I talk commonly to architects that are under pressure to create a cloud strategy. Or an SOA strategy. Or a BPM strategy. Or an XYZ strategy. Many will add up a few of these point strategies and call it an overall technology strategy. It’s good to know where we’re going, but is this the right way to do it? No. The problem is that this is technology-focused tech strategy. You can see it in the way we describe applications according to their dominant technology. We call them event-driven apps, or RFID apps, or whatever. Instead, to have a business-focused tech strategy, the starting point should be an understanding of what drives business outcomes. What would that look like?

Business architecture — an important and maturing domain of enterprise architecture — is changing the conversation between business people and technologists. Rather than centering on individual siloed applications, business architecture, at its best, centers conversation on the design of business outcomes and what it takes to achieve them. Within the realm of business architecture, models like business capability maps provide strong mechanisms for understanding and designing a business.

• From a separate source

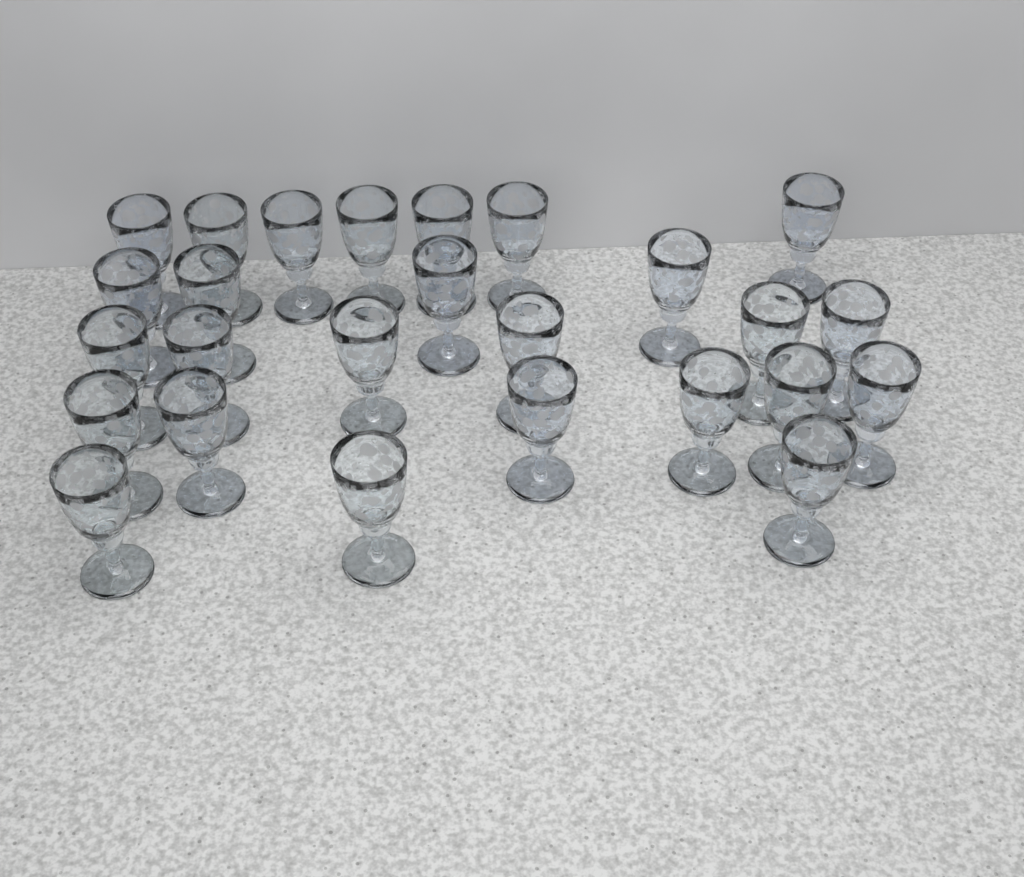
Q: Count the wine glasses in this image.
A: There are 26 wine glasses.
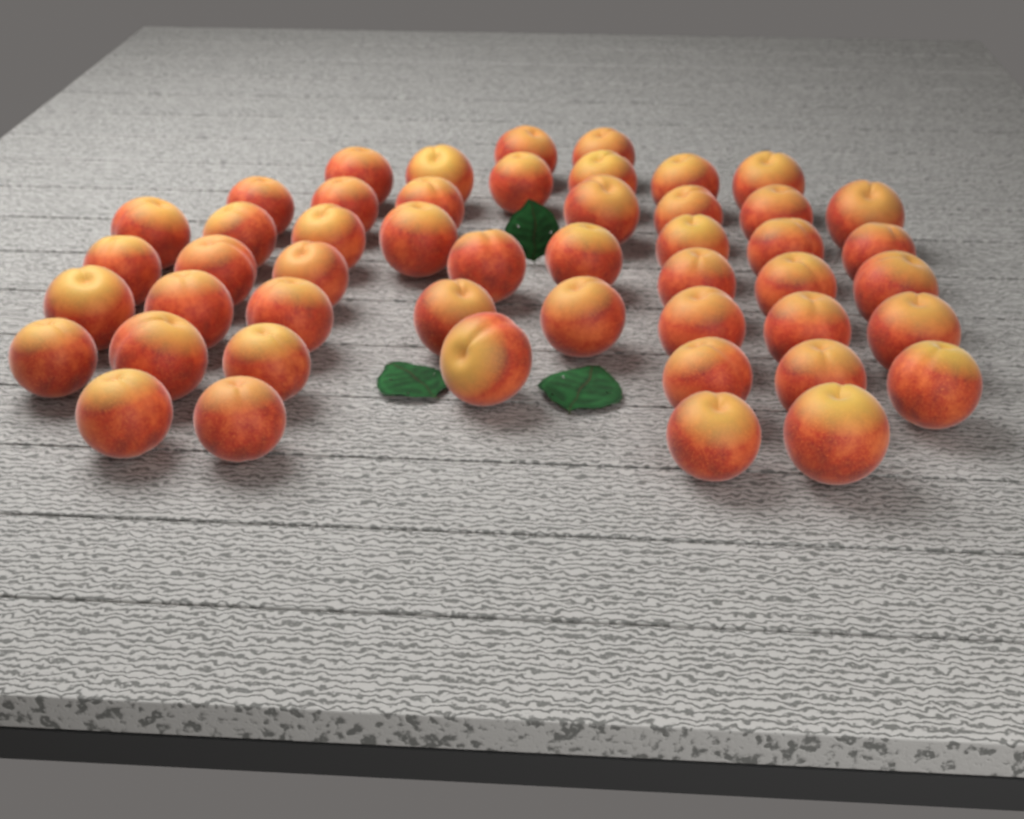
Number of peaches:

Building on these notions, a nascent industry conversation is working to establish the concept of Business Capability Architecture. This is good — we need this type of business foundation. But there’s a problem. The initial ideas don’t go nearly far enough. They are little more than fancier names for a business capability map. The industry needs a bigger vision that can carry the architecture all the way through to business implementation. This past Friday, in my keynote session at Forrester’s Enterprise Architecture Forum, I presented our vision for Business Capability Architecture, which goes significantly beyond current industry thought. In Forrester’s view, for Business Capability Architecture to provide a new foundation for technology strategy, it must:

  1. Start with business outcomes. To a CEO, the metrics — the business outcomes — that most determine the organization’s success boil down to the balance sheet, statement of operations, and statement of cash flow, combined with soft metrics that indicate the organization’s power, stature, and influence in the marketplace.
  2. Direct the evolution of business capabilities. Business plans make a poor foundation for tech strategy. They will — and should — constantly change in response to competitive and political dynamics. A better foundation is an organization’s core capabilities — product design, customer service, etc. — which we build on and evolve to achieve better outcomes. But we need to do more than model and plan business capabilities, we need to implement them using an integrated, operational, measurable combination of people, processes, technology, and physical resources. Thus, Forrester places the notion of an evolving business capability implementation — a complete running part of a business — as the target for Business Capability Architecture.
  3. Provide design implementation models oriented around business change. A business capability map is good, but if you can’t carry it through to implementation, it’s just a pretty picture. So Forrester’s Business Capability Architecture — by analyzing the ways that businesses change and evolve — provides design principles and implementation models for integrated, coherent, holistic implementation of business capabilities. This includes the notion of a business capability platform — a cohesive, integrated, multitechnology, business-focused platform — that gets past the single technology focus of our current day BPM apps, event-driven apps, and the like.

My keynote went farther to elaborate on Business Capability Architecture, but these three points provide the gist for how it can connect your technology strategy directly to business improvements that are meaningful to your top executives. That’s how you’ll get sustained business impact from your tech strategy.

Forrester’s vision for Business Capability Architecture builds on the foundation of Digital Business Architecture, Dynamic Business Applications, and numerous other design paradigms that we have been building over the past several years. It’s all part of helping Forrester clients develop a strategic view of business technology and architecture that can handle and drive the speed of change, business innovation, and technology complexity of our increasingly digital world.

This is where my research will be focusing in 2010. I’ll continue to talk about service-oriented architecture (SOA), which (done right) is a critical business foundation, for the new vision, but by moving to the bigger picture around SOA, I’ll be able to build a stronger and broader foundation for the future. BTW, I’ll do the keynote again at our EA Forum in London on 2-3 March .

I’d be curious to hear your reactions. What do you think is the best foundation for technology strategy? How do you ensure that your tech strategy delivers business impact that your CEO cares about?